START Data listing

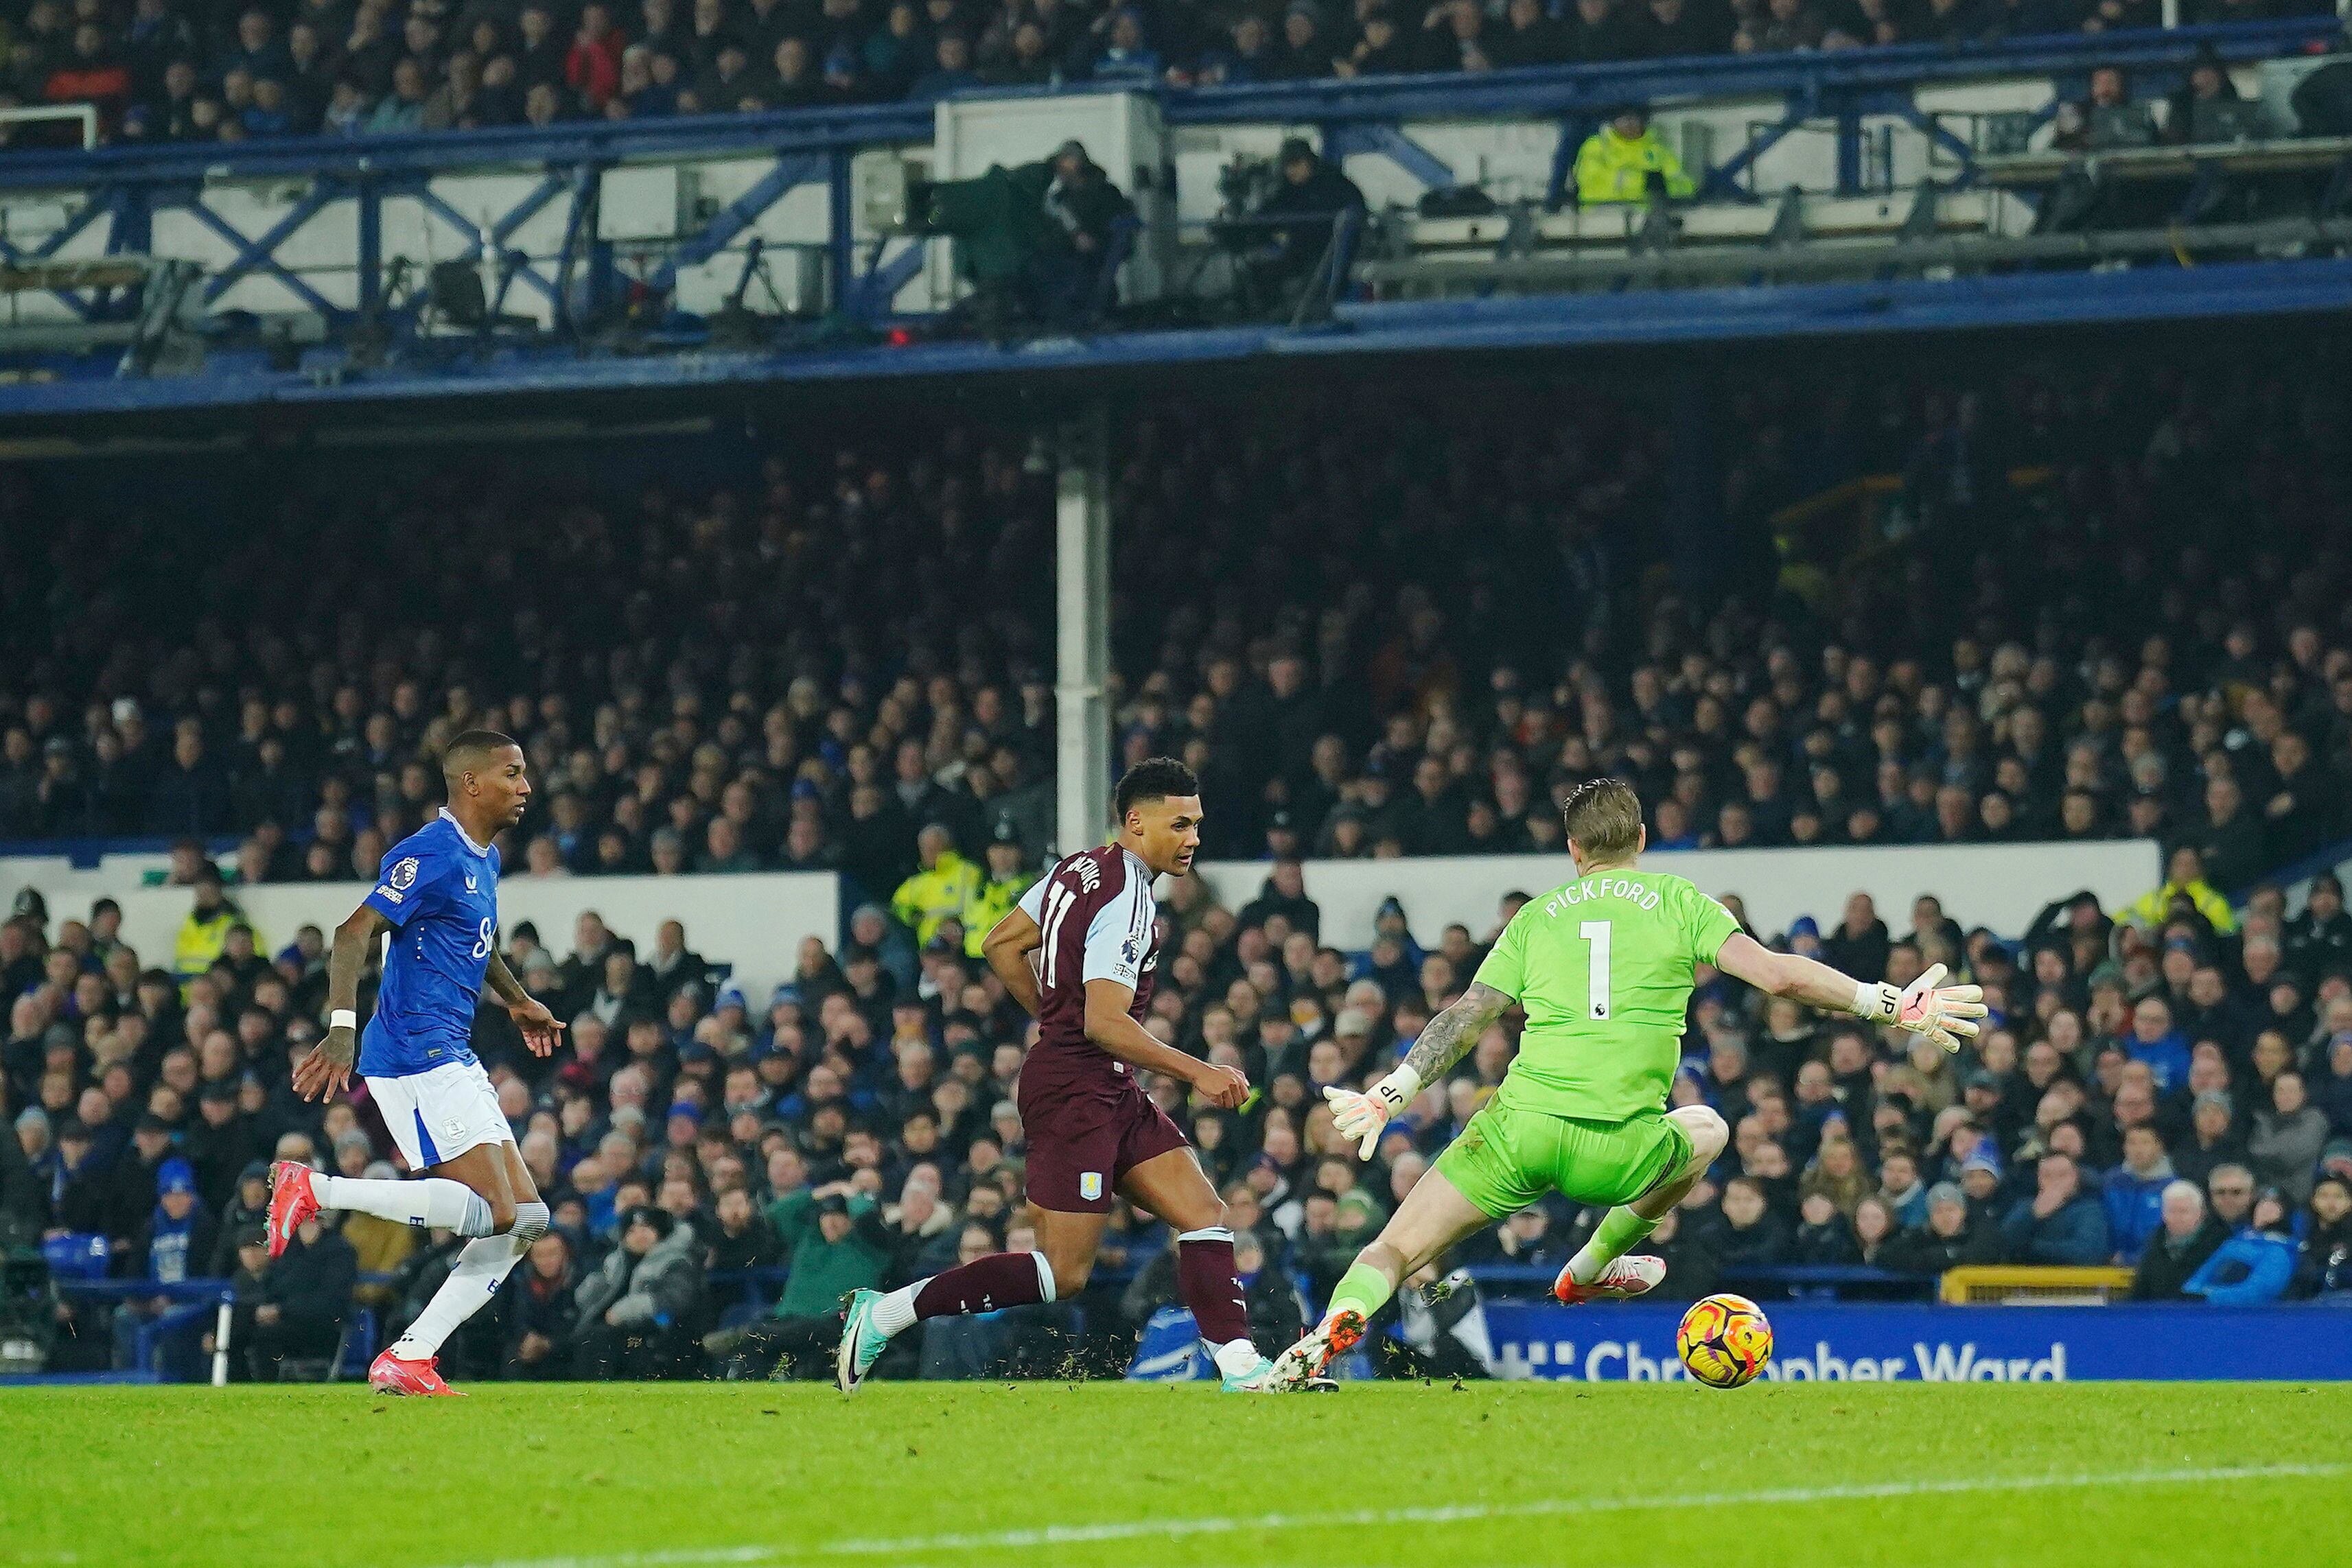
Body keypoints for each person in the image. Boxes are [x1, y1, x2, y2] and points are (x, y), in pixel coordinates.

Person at [1266, 777, 1983, 1385]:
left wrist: (1391, 1091)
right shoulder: (1678, 899)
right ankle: (1590, 1264)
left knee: (1390, 1250)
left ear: (1572, 850)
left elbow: (1468, 1014)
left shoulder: (1535, 917)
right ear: (1640, 837)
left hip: (1518, 1131)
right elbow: (1779, 975)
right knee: (1708, 1128)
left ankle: (1333, 1326)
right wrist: (1889, 1003)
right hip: (1619, 1151)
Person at [839, 758, 1277, 1392]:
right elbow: (1104, 1020)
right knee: (1063, 1272)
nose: (1193, 838)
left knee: (1204, 1212)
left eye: (1197, 824)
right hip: (1077, 1087)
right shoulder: (1127, 895)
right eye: (1179, 823)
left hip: (1099, 1079)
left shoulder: (1079, 867)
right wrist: (1198, 1071)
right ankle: (885, 1313)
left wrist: (1054, 1019)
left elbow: (999, 944)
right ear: (1136, 821)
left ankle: (1241, 1368)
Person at [268, 731, 566, 1396]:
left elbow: (476, 943)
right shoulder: (428, 853)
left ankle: (410, 1356)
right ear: (470, 783)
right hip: (413, 1052)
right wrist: (341, 1028)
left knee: (528, 1217)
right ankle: (315, 1190)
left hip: (450, 1048)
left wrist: (519, 1001)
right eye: (512, 773)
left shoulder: (481, 859)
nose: (525, 786)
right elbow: (352, 933)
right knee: (495, 1210)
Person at [1572, 104, 1695, 206]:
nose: (1629, 124)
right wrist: (1643, 182)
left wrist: (1661, 189)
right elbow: (1591, 182)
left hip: (1651, 221)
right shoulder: (1596, 146)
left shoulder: (1659, 150)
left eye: (1634, 118)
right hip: (1601, 219)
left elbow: (1684, 187)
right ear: (1612, 121)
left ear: (1643, 120)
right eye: (1622, 119)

END Data listing

The whole listing should be retyped word for word; none of its pictures belong in the copy.

Body keypoints for each person in the image. Boxes are [x1, y1, x2, y2] and points are (x, y), in pixel coordinates.

Person at [1266, 777, 1983, 1385]:
left wrist: (1391, 1091)
right shoulder: (1678, 899)
right ankle: (1590, 1264)
left knee: (1390, 1250)
left ear: (1572, 850)
left elbow: (1468, 1014)
left shoulder: (1535, 917)
right ear: (1640, 837)
left hip: (1518, 1131)
right elbow: (1779, 975)
right knee: (1708, 1128)
left ankle: (1333, 1326)
right wrist: (1889, 1003)
right hip: (1619, 1151)
Person at [839, 758, 1277, 1392]:
right elbow: (1104, 1020)
right knee: (1063, 1272)
nose: (1193, 838)
left knee: (1204, 1212)
left eye: (1197, 824)
right hip: (1077, 1087)
right shoulder: (1127, 895)
right eye: (1179, 823)
left hip: (1099, 1079)
left shoulder: (1079, 867)
right wrist: (1198, 1071)
right ankle: (885, 1313)
left wrist: (1054, 1019)
left elbow: (999, 944)
right ear: (1136, 821)
left ankle: (1241, 1368)
Person at [268, 731, 566, 1396]:
left elbow: (476, 943)
right shoulder: (428, 853)
left ankle: (410, 1356)
right ear: (470, 783)
right hip: (413, 1052)
right wrist: (341, 1028)
left knee: (528, 1217)
right ankle: (315, 1190)
left hip: (450, 1048)
left wrist: (519, 1001)
right eye: (512, 773)
left shoulder: (481, 859)
nose: (525, 786)
right elbow: (352, 933)
right knee: (495, 1210)
Person at [1572, 104, 1695, 206]:
nose: (1629, 124)
right wrist: (1643, 182)
left wrist: (1661, 189)
right elbow: (1591, 182)
left hip: (1651, 221)
right shoulder: (1596, 146)
left shoulder: (1659, 150)
left eye: (1634, 118)
right hip: (1601, 219)
left elbow: (1684, 187)
right ear: (1612, 121)
left ear: (1643, 120)
right eye: (1622, 119)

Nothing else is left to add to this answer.